Spatial grounding data:

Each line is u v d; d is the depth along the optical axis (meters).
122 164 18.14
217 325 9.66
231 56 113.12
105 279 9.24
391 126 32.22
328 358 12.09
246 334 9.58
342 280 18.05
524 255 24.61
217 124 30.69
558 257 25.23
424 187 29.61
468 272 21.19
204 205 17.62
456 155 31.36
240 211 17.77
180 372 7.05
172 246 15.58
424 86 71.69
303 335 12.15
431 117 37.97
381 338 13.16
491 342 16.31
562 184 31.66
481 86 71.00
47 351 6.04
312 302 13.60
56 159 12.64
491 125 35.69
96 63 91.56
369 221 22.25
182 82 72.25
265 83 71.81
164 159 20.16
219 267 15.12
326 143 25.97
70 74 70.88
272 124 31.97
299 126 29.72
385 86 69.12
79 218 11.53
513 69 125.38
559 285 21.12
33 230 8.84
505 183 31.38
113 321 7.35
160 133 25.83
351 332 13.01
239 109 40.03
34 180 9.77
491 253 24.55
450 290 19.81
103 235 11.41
--
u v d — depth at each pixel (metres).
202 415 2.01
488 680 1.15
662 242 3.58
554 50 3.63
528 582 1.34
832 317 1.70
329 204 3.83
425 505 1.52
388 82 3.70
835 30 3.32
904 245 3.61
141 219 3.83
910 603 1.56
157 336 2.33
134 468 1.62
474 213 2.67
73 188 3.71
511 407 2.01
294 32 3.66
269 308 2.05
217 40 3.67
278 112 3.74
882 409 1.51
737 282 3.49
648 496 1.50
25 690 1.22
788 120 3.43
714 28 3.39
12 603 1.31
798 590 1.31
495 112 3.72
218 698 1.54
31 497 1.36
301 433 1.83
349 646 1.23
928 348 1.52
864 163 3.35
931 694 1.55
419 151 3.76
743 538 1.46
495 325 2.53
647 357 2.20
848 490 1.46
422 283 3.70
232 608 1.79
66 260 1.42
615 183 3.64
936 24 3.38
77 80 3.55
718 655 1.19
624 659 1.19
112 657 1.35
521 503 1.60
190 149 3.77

• To do:
Extract every line of the records above that contains the word "depth".

• Exercise response:
Each line is u v d; d is the depth along the optical axis (meters).
u v d — depth at each pixel (metres).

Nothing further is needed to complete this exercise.